ACTION ITEM: Write out the records once more, exactly as given.

TASK DATA:
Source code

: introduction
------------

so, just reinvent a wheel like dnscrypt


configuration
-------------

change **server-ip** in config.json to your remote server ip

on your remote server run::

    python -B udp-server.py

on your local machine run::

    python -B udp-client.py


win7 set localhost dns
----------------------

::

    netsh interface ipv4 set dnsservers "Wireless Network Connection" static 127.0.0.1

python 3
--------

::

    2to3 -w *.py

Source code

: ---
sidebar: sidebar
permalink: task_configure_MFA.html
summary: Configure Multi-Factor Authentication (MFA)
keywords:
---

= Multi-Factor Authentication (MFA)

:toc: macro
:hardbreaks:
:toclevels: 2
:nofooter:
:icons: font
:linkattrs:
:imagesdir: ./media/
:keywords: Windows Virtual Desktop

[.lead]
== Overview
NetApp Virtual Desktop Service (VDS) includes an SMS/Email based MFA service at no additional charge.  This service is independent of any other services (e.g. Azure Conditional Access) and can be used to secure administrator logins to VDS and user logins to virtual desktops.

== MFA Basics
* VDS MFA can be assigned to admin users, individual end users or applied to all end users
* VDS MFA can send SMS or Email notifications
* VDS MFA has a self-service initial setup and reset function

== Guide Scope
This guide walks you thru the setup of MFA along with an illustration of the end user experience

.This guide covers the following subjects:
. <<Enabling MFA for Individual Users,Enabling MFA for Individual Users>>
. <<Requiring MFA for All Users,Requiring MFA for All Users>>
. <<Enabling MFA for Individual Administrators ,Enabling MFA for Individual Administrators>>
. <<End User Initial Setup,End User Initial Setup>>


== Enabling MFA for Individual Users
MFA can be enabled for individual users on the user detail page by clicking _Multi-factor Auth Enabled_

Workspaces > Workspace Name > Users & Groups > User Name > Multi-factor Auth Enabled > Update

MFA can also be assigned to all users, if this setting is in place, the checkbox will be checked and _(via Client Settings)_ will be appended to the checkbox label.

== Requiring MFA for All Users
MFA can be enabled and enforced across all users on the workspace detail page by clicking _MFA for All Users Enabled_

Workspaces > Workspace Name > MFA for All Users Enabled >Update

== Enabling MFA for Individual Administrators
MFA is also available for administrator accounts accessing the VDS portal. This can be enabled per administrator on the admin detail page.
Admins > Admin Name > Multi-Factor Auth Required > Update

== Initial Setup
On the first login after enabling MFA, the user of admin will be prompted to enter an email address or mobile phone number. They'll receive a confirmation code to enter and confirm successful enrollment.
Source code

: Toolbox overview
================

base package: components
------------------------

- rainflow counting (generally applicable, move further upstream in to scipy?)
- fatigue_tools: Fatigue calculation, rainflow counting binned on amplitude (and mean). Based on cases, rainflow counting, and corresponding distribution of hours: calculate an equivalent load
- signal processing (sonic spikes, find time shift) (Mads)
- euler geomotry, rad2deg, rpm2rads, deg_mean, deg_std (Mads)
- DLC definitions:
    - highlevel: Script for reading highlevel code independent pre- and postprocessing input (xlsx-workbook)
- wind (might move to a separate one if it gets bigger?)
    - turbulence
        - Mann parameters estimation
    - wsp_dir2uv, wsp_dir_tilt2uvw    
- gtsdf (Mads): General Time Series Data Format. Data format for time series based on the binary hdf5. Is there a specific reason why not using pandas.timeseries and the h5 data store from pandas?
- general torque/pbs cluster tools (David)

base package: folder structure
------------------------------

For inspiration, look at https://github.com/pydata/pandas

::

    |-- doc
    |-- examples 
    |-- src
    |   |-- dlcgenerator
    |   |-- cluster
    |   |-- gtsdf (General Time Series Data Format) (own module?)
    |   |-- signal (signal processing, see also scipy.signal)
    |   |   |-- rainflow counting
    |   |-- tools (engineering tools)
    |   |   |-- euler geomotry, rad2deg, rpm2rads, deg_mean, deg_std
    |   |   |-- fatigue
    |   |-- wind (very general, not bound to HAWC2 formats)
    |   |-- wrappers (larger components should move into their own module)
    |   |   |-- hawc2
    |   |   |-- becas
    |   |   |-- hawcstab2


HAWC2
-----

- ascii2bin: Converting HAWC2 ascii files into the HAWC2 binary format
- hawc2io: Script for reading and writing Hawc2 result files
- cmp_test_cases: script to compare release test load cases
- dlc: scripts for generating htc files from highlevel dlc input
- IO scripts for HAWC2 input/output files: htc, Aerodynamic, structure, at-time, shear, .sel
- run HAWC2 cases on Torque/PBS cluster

OUTPUT OF THE TASK:
Source code

: introduction
------------

so, just reinvent a wheel like dnscrypt


configuration
-------------

change **server-ip** in config.json to your remote server ip

on your remote server run::

    python -B udp-server.py

on your local machine run::

    python -B udp-client.py


win7 set localhost dns
----------------------

::

    netsh interface ipv4 set dnsservers "Wireless Network Connection" static 127.0.0.1

python 3
--------

::

    2to3 -w *.py

Source code

: ---
sidebar: sidebar
permalink: task_configure_MFA.html
summary: Configure Multi-Factor Authentication (MFA)
keywords:
---

= Multi-Factor Authentication (MFA)

:toc: macro
:hardbreaks:
:toclevels: 2
:nofooter:
:icons: font
:linkattrs:
:imagesdir: ./media/
:keywords: Windows Virtual Desktop

[.lead]
== Overview
NetApp Virtual Desktop Service (VDS) includes an SMS/Email based MFA service at no additional charge.  This service is independent of any other services (e.g. Azure Conditional Access) and can be used to secure administrator logins to VDS and user logins to virtual desktops.

== MFA Basics
* VDS MFA can be assigned to admin users, individual end users or applied to all end users
* VDS MFA can send SMS or Email notifications
* VDS MFA has a self-service initial setup and reset function

== Guide Scope
This guide walks you thru the setup of MFA along with an illustration of the end user experience

.This guide covers the following subjects:
. <<Enabling MFA for Individual Users,Enabling MFA for Individual Users>>
. <<Requiring MFA for All Users,Requiring MFA for All Users>>
. <<Enabling MFA for Individual Administrators ,Enabling MFA for Individual Administrators>>
. <<End User Initial Setup,End User Initial Setup>>


== Enabling MFA for Individual Users
MFA can be enabled for individual users on the user detail page by clicking _Multi-factor Auth Enabled_

Workspaces > Workspace Name > Users & Groups > User Name > Multi-factor Auth Enabled > Update

MFA can also be assigned to all users, if this setting is in place, the checkbox will be checked and _(via Client Settings)_ will be appended to the checkbox label.

== Requiring MFA for All Users
MFA can be enabled and enforced across all users on the workspace detail page by clicking _MFA for All Users Enabled_

Workspaces > Workspace Name > MFA for All Users Enabled >Update

== Enabling MFA for Individual Administrators
MFA is also available for administrator accounts accessing the VDS portal. This can be enabled per administrator on the admin detail page.
Admins > Admin Name > Multi-Factor Auth Required > Update

== Initial Setup
On the first login after enabling MFA, the user of admin will be prompted to enter an email address or mobile phone number. They'll receive a confirmation code to enter and confirm successful enrollment.
Source code

: Toolbox overview
================

base package: components
------------------------

- rainflow counting (generally applicable, move further upstream in to scipy?)
- fatigue_tools: Fatigue calculation, rainflow counting binned on amplitude (and mean). Based on cases, rainflow counting, and corresponding distribution of hours: calculate an equivalent load
- signal processing (sonic spikes, find time shift) (Mads)
- euler geomotry, rad2deg, rpm2rads, deg_mean, deg_std (Mads)
- DLC definitions:
    - highlevel: Script for reading highlevel code independent pre- and postprocessing input (xlsx-workbook)
- wind (might move to a separate one if it gets bigger?)
    - turbulence
        - Mann parameters estimation
    - wsp_dir2uv, wsp_dir_tilt2uvw    
- gtsdf (Mads): General Time Series Data Format. Data format for time series based on the binary hdf5. Is there a specific reason why not using pandas.timeseries and the h5 data store from pandas?
- general torque/pbs cluster tools (David)

base package: folder structure
------------------------------

For inspiration, look at https://github.com/pydata/pandas

::

    |-- doc
    |-- examples 
    |-- src
    |   |-- dlcgenerator
    |   |-- cluster
    |   |-- gtsdf (General Time Series Data Format) (own module?)
    |   |-- signal (signal processing, see also scipy.signal)
    |   |   |-- rainflow counting
    |   |-- tools (engineering tools)
    |   |   |-- euler geomotry, rad2deg, rpm2rads, deg_mean, deg_std
    |   |   |-- fatigue
    |   |-- wind (very general, not bound to HAWC2 formats)
    |   |-- wrappers (larger components should move into their own module)
    |   |   |-- hawc2
    |   |   |-- becas
    |   |   |-- hawcstab2


HAWC2
-----

- ascii2bin: Converting HAWC2 ascii files into the HAWC2 binary format
- hawc2io: Script for reading and writing Hawc2 result files
- cmp_test_cases: script to compare release test load cases
- dlc: scripts for generating htc files from highlevel dlc input
- IO scripts for HAWC2 input/output files: htc, Aerodynamic, structure, at-time, shear, .sel
- run HAWC2 cases on Torque/PBS cluster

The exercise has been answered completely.